Scan the data below for lines containing the string "smartphone" and give only how many there are.

──────── DATA IN THIS EXERCISE ────────

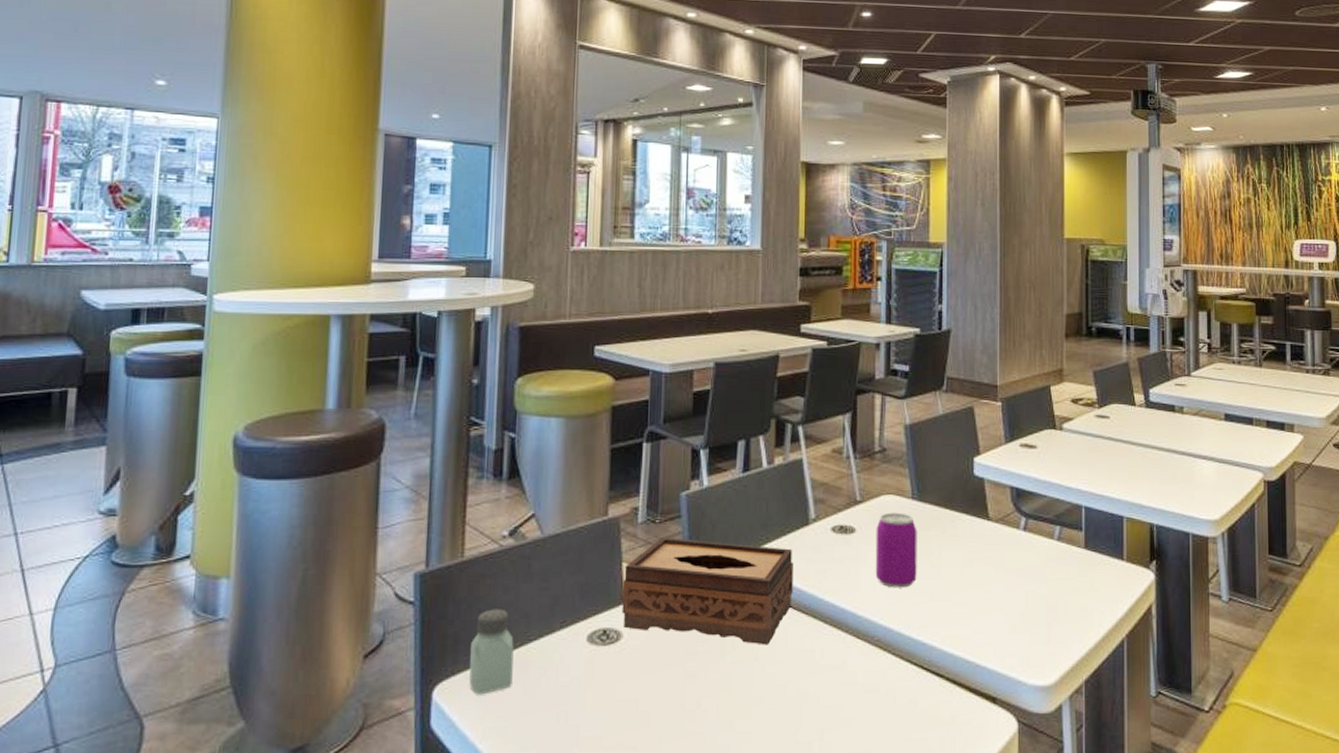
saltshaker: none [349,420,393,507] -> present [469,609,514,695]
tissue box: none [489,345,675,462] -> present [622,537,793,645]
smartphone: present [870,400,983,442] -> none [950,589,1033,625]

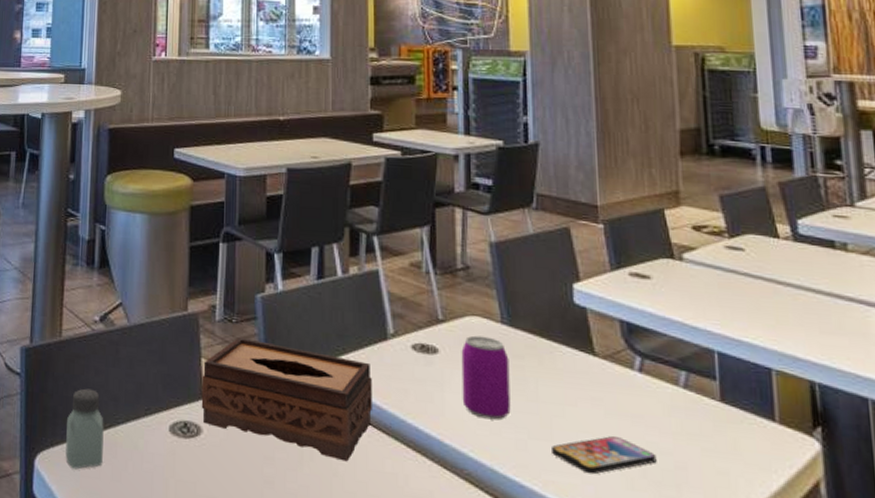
smartphone: none [950,589,1033,625] -> present [552,436,657,475]

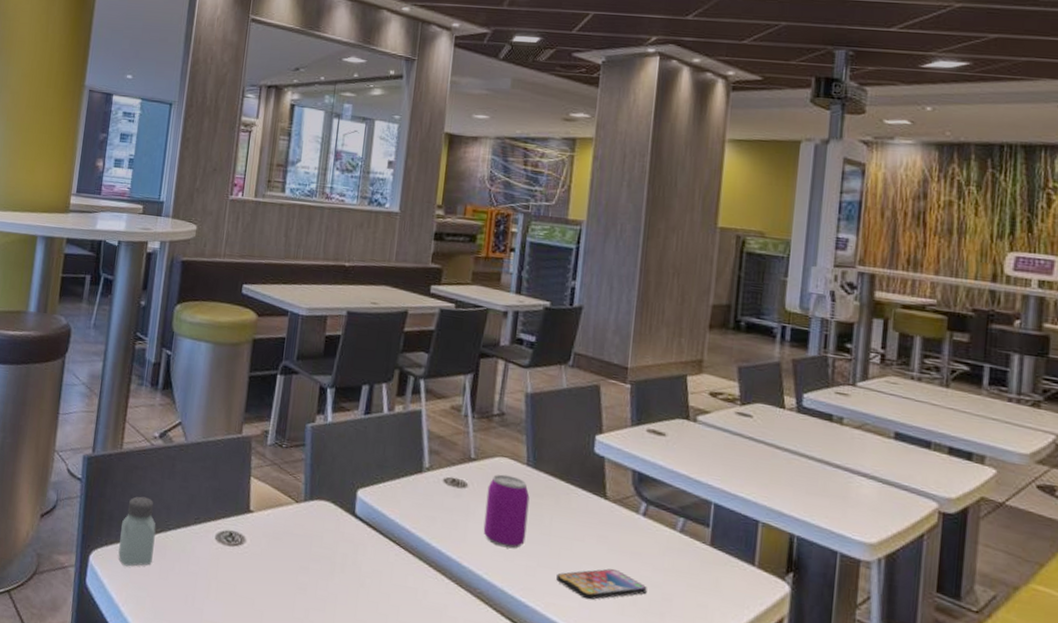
tissue box: present [201,337,372,462] -> none [246,461,404,576]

────────

OUTPUT FOR THIS EXERCISE: 2